TO DO → Lines in the listing that hold the string "tanh" need to be tallied, and the total given alone.

DATA SUPPLIED →
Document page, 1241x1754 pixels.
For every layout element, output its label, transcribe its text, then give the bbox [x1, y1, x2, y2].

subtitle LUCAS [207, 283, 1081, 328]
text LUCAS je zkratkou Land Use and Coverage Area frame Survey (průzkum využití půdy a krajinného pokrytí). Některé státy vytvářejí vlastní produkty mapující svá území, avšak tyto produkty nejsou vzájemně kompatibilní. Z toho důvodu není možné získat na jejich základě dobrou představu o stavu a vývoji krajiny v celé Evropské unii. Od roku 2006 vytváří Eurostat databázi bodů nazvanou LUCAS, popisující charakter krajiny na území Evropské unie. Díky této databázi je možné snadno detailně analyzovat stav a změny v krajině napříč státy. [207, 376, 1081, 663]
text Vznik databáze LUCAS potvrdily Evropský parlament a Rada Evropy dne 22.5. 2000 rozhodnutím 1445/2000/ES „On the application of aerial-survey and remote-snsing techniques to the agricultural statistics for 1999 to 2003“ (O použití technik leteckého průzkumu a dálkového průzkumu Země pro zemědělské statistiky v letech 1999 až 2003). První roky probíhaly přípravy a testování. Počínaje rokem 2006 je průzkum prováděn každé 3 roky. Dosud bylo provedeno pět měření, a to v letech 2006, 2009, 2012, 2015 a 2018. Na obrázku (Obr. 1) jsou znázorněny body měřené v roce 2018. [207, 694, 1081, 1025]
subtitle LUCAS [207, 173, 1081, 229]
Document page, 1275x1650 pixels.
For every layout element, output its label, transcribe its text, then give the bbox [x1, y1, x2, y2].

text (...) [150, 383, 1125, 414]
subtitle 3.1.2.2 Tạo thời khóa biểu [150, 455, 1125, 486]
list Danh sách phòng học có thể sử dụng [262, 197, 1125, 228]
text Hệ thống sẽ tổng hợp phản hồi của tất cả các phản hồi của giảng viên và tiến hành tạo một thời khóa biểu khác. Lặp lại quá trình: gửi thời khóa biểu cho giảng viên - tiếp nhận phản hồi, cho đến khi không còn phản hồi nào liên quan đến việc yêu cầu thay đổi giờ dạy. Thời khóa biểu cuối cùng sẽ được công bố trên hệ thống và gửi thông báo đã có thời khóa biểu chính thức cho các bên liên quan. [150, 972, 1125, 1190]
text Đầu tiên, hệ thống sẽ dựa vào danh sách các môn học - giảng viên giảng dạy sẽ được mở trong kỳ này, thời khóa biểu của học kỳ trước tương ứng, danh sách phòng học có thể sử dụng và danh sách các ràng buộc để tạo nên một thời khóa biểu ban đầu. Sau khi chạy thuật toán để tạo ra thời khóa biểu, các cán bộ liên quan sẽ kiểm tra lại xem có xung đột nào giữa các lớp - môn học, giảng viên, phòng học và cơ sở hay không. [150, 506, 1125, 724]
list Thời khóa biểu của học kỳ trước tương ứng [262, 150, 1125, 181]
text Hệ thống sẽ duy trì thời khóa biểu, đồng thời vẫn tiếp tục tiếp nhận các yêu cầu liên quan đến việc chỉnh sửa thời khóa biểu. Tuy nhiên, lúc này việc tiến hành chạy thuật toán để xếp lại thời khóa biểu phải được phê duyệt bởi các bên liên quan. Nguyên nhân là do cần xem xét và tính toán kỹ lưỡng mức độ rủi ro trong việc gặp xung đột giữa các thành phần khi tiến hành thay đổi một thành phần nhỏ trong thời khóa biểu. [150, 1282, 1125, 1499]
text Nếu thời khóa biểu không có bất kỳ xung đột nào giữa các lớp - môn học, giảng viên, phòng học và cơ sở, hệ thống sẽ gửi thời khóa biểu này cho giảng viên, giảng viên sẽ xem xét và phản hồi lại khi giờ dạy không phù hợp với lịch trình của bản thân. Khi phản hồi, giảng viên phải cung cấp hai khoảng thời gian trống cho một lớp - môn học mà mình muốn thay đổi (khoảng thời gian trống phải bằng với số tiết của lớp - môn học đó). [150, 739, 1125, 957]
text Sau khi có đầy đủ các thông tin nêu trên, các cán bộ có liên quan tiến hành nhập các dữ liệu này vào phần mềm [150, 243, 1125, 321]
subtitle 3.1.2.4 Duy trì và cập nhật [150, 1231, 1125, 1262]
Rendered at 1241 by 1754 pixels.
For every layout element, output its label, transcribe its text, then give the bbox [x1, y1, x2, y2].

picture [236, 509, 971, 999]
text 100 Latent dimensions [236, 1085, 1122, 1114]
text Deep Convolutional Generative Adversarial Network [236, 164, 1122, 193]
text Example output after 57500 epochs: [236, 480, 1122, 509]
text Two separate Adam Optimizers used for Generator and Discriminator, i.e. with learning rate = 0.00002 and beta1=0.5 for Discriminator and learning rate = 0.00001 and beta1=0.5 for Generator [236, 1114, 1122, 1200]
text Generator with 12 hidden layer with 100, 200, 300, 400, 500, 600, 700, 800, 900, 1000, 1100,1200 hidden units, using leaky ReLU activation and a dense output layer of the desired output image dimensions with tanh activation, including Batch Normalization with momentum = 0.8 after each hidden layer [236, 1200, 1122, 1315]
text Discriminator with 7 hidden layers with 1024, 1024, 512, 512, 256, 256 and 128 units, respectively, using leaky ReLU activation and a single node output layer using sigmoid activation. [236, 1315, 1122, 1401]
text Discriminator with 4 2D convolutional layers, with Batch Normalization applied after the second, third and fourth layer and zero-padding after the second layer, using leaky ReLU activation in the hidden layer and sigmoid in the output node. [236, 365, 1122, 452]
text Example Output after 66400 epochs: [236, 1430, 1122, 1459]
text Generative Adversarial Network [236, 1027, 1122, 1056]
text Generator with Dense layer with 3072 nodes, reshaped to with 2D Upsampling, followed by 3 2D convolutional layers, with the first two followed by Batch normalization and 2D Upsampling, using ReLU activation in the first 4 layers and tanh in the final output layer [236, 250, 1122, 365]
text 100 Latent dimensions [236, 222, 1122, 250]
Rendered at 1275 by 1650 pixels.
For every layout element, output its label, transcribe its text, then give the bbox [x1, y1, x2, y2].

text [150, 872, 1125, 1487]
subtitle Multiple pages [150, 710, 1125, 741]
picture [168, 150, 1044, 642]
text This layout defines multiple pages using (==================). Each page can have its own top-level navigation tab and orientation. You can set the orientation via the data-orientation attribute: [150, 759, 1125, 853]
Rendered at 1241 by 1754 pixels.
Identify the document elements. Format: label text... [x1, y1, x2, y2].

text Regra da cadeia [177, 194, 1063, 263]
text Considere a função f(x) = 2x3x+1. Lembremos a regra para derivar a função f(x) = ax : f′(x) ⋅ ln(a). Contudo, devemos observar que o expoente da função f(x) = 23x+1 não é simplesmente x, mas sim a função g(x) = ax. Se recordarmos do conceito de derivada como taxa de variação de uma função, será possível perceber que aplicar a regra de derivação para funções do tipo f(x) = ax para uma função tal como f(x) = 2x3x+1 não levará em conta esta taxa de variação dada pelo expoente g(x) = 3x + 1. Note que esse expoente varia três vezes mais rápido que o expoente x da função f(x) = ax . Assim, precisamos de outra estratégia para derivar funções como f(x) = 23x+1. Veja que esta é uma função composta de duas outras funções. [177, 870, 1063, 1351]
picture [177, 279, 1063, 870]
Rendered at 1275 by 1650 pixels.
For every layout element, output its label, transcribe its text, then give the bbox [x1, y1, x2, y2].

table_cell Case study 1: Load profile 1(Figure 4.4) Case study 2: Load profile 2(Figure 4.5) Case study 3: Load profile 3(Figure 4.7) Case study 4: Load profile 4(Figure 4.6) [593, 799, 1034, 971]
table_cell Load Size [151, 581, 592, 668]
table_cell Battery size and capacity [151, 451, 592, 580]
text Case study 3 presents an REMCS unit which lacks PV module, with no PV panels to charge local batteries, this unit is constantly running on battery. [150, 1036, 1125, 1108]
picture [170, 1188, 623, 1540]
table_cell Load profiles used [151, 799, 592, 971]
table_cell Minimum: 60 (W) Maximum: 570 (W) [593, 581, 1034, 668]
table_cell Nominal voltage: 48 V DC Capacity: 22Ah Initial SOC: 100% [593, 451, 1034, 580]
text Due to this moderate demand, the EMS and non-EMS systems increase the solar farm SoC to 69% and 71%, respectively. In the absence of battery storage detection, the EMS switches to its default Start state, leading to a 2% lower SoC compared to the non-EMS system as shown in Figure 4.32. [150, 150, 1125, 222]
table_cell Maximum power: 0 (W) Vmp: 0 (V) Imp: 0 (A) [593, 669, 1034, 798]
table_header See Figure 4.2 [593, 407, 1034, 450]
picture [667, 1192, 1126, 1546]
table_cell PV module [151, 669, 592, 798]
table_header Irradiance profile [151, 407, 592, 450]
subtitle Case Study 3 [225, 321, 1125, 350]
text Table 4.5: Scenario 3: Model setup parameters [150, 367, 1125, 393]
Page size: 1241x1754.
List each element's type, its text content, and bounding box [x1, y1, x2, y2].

FINAL ANSWER → 2